Les avocats du ministère public et de la défense sont bien placés pour en arriver à une recommandation conjointe qui favorise tant les intérêts du public que ceux de l’accusé. Les juges du procès ne devraient pas rejeter trop facilement une recommandation conjointe; ils ne devraient le faire que lorsque des personnes renseignées et raisonnables estimeraient que la peine proposée fait échec au bon fonctionnement du système de justice. Un seuil moins élevé que celui‑ci jetterait trop d’incertitude sur l’efficacité des ententes de règlement.

[…]

[32] Selon le critère de l’intérêt public, un juge du procès ne devrait pas écarter une recommandation conjointe relative à la peine, à moins que la peine proposée soit susceptible de déconsidérer l’administration de la justice ou qu’elle soit par ailleurs contraire à l’intérêt public. Mais que signifie ce seuil? Deux arrêts de la Cour d’appel de Terre‑Neuve‑et‑Labrador sont utiles à cet égard. »

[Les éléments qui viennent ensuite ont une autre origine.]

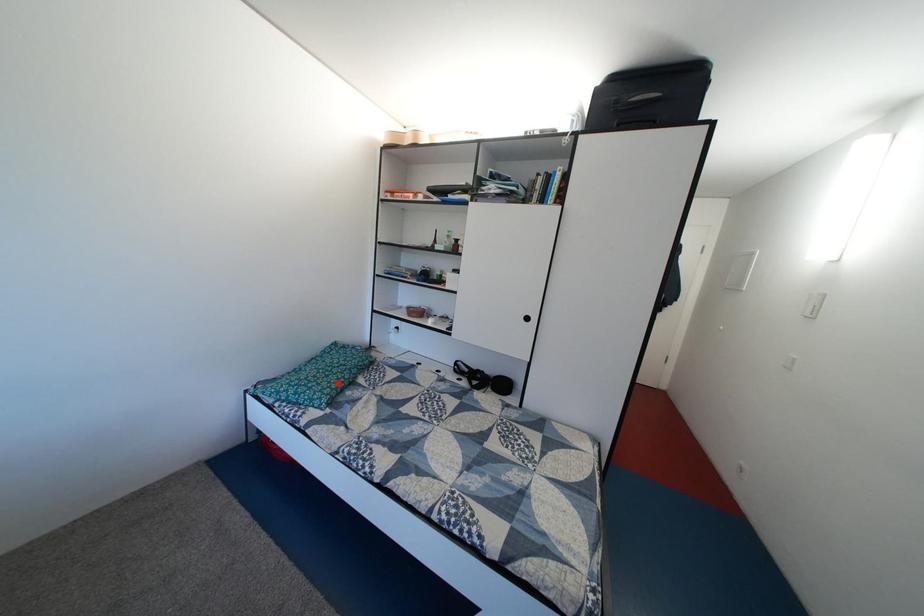
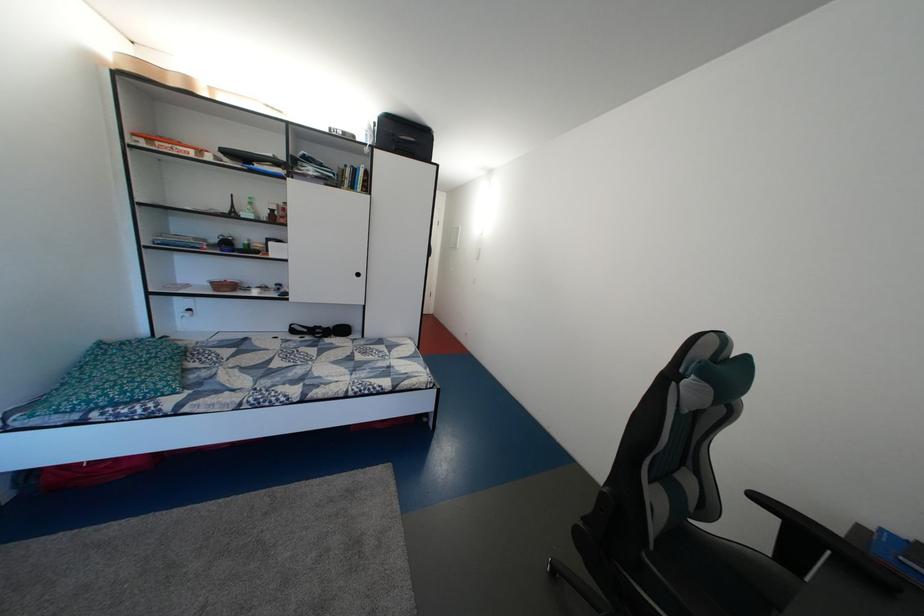
Find the pixel in the second image that matches the highlighted location in the first image.

(160, 376)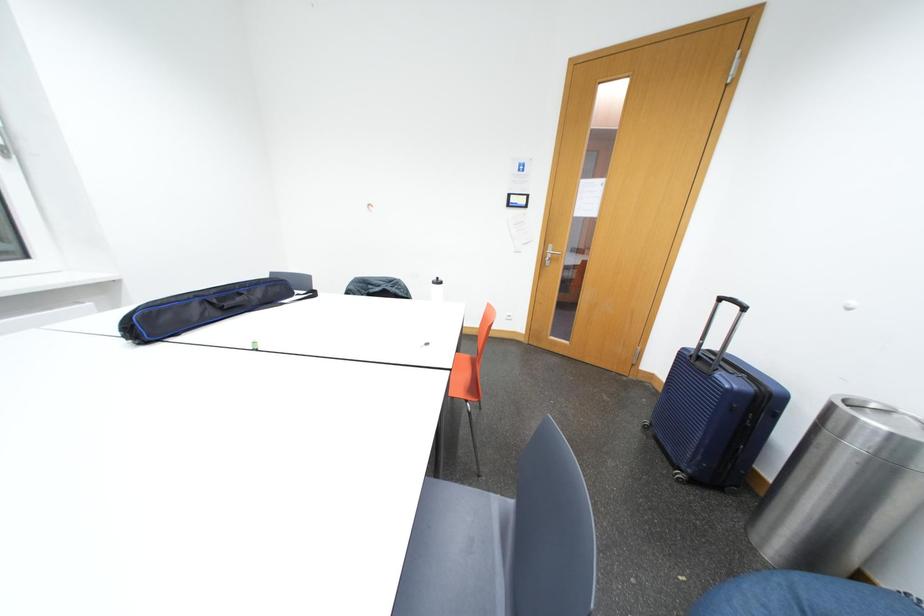
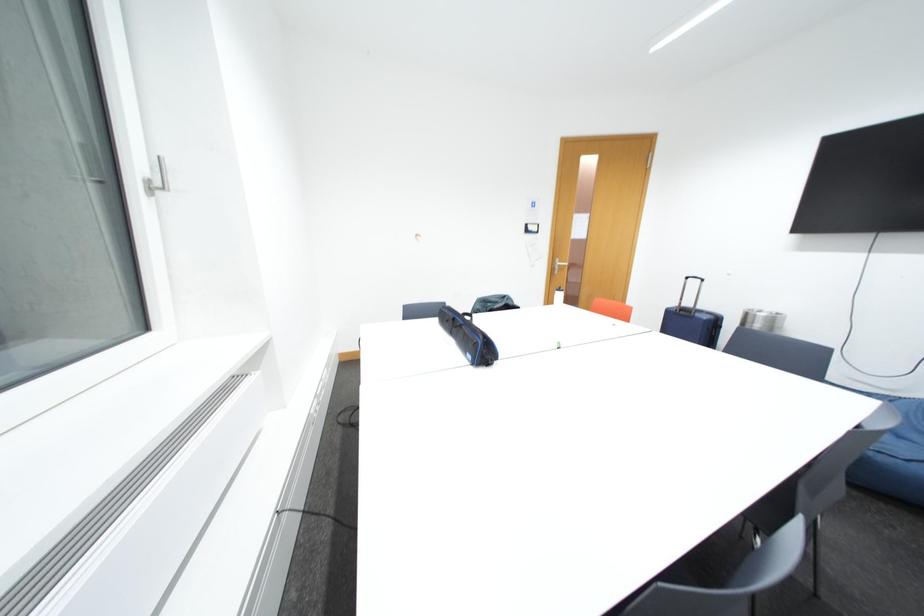
Question: Which direction would the cameraman need to move to produce the second image? Reply with the corresponding letter.

Choices:
 (A) Left
 (B) Right
 (C) Forward
 (D) Backward

Answer: (A)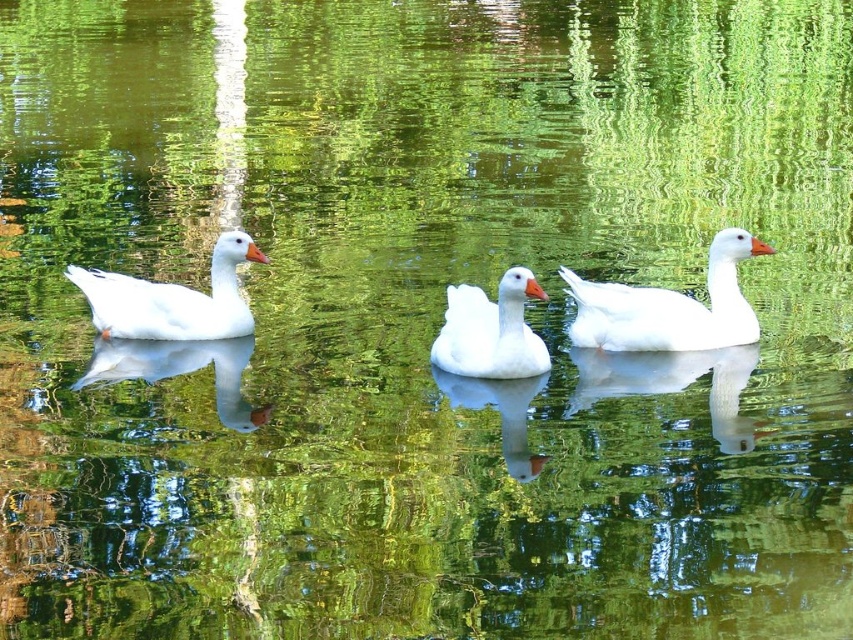
You are observing the three white geese in the water. The scene includes a white matte duck at right and a white matte duck at left. Which of these two ducks is positioned higher above the water surface?

The white matte duck at right is much taller as white matte duck at left, so the white matte duck at right is positioned higher above the water surface.

You are a photographer trying to capture the reflection of the white matte duck at right in the water. Based on the scene, where should you position your camera to ensure the reflection is fully visible in the photo?

To capture the reflection of the white matte duck at right, position the camera at the same height as the water surface and aim towards the point where the white matte duck at right is located. Since the reflection is directly below the object, aligning the camera at water level will ensure the reflection is fully visible.

From the picture: You are observing two white matte ducks in a pond. The white matte duck at right and the white matte duck at center are both visible. Which one appears taller in the scene?

The white matte duck at right has a greater height compared to the white matte duck at center, so it appears taller.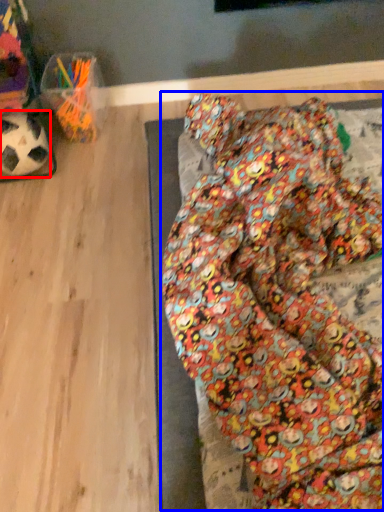
Question: Which of the following is the closest to the observer, football (highlighted by a red box) or bean bag chair (highlighted by a blue box)?

Choices:
 (A) football
 (B) bean bag chair

Answer: (B)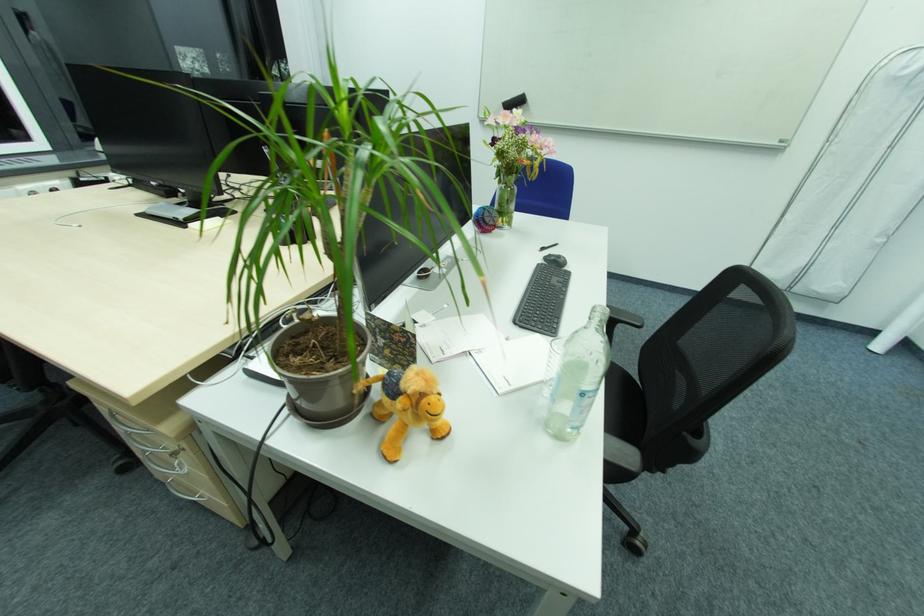
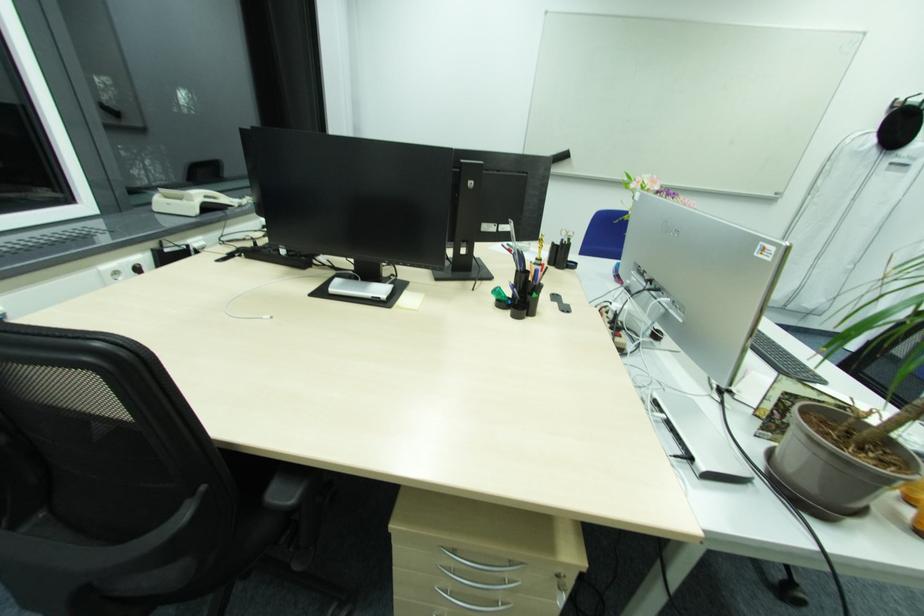
In the second image, find the point that corresponds to pixel 41 193 in the first image.

(120, 272)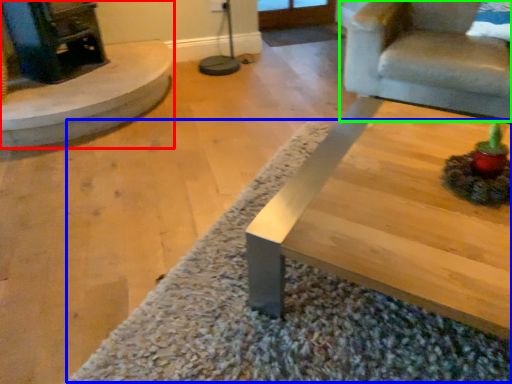
Question: Based on their relative distances, which object is farther from fireplace (highlighted by a red box)? Choose from mat (highlighted by a blue box) and chair (highlighted by a green box).

Choices:
 (A) mat
 (B) chair

Answer: (B)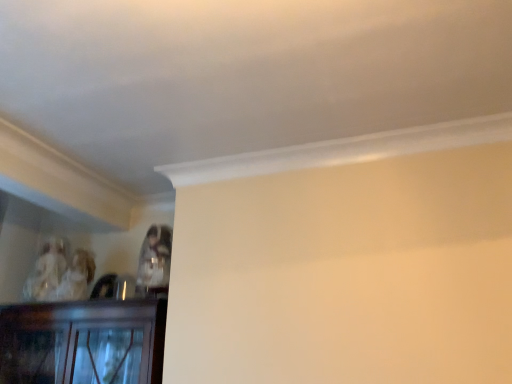
You are a GUI agent. You are given a task and a screenshot of the screen. Output one action in this format:
    pyautogui.click(x=<x>, y=<y>)
    Task: Click on the matte white porcelain figurine at upper left, the 1th person when ordered from back to front
    The image size is (512, 384).
    Given the screenshot: What is the action you would take?
    pyautogui.click(x=46, y=270)

Describe the element at coordinates (46, 270) in the screenshot. Image resolution: width=512 pixels, height=384 pixels. I see `matte white porcelain figurine at upper left, which is the 2th person in right-to-left order` at that location.

The width and height of the screenshot is (512, 384). I want to click on matte plastic cup at upper center, which is the 1th person from right to left, so 155,259.

Describe the element at coordinates (155, 259) in the screenshot. The image size is (512, 384). I see `matte plastic cup at upper center, the second person viewed from the back` at that location.

The height and width of the screenshot is (384, 512). Identify the location of matte white porcelain figurine at upper left, arranged as the 1th person when viewed from the left. (46, 270).

Considering the positions of objects matte white porcelain figurine at upper left, which is the 2th person in right-to-left order, and matte plastic cup at upper center, which is the 1th person from right to left, in the image provided, who is more to the right, matte white porcelain figurine at upper left, which is the 2th person in right-to-left order, or matte plastic cup at upper center, which is the 1th person from right to left,?

matte plastic cup at upper center, which is the 1th person from right to left.

Is matte white porcelain figurine at upper left, arranged as the 1th person when viewed from the left, closer to the viewer compared to matte plastic cup at upper center, the second person in the left-to-right sequence?

That is False.

Is point (25, 296) behind point (152, 264)?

[8] Le tribunal est d’avis que la recommandation faite répond au critère de l’intérêt public.

[9] Une personne renseignée et raisonnable estimerait que la peine proposée assure un bon fonctionnement du système de justice.

[10] La preuve démontre que le Syndicat et sa présidente ont joué un rôle actif lors de l’arrêt de travail du 8 décembre 2015, alors que les trois autres membres de l’exécutif ont joué un rôle passif, ce qui justifie dans leur cas une amende de 1 000 $.

[11] Le montant de 50 000 $ constitue le maximum de l’amende prévue par la loi.

[12] L’intérêt public justifie l’imposition de l’amende maximale.

[13] En effet, la tenue de l’assemblée syndicale le 8 décembre 2015, est de nature à miner l’autorité des tribunaux.

[14] Le respect d’une ordonnance de la Commission des relations du travail, division des services essentiels, est primordial dans une société démocratique.

[15] Les gestes posés par le Syndicat et sa présidente ne peuvent être tolérés et doivent être sanctionnés sévèrement.

L’ACCUEIL BONNEAU

[16] Séance tenante, Me Lamoureux suggère que l’amende à être imposée soit versée à l’Accueil Bonneau.

[17] La Ville de Montréal s’en remet à la décision du tribunal.

[18] Une amende est normalement versée au Fonds consolidé du revenu du Québec.

[19] Le tribunal est d’avis que rien n’empêche que l’amende soit versée à un organisme sans but lucratif, tel que l’Accueil Bonneau.

[20] Les gestes sanctionnés ont entraîné des procédures judiciaires et les coûts de l’administration de la justice sont élevés et l’état est le pourvoyeur de ceux-ci.

[21] De tels frais doivent être compensés.

[22] C’est pourquoi, le tribunal accueille en partie la suggestion.

[23] POUR CES MOTIFS, LE TRIBUNAL :

[24] CONDAMNE les intimés le Syndicat des cols bleus de Montréal et Chantal Racette à payer une amende de 50 000 $ chacun;

[25] CONDAMNE les intimés Michel Martin, Jacques Rochon et Michel Jeannotte à payer une amende de 1 000 $ chacun.

[26] ORDONNE qu’un montant de 50 000 $ de l’amende soit versé à l’Accueil Bonneau, et ce, dans les 30 jours du présent jugement de telle sorte que le montant restant de 53 000 $ soit versé au Fonds consolidé du revenu du Québec.

[27] LE TOUT avec les frais de justice.

__________________________________

MICHEL DÉZIEL, J.C.S.

Me Nathalie-Anne Beliveau

Me Amélie Beliveau

FASKEN MATINEAU

Procureurs de la requérante

Me Jacques Lamoureux

Me Julien Boucher

LAMOUREUX MORIN & AL

Procureurs des intimés

Date d’audience :

Le 10 janvier 2017



[1] L.Q., c. C-27.

[2] Anthony-Cook vs La Reine, 2016 CSC 43 (CanLII), p. 4 et 5 et 23.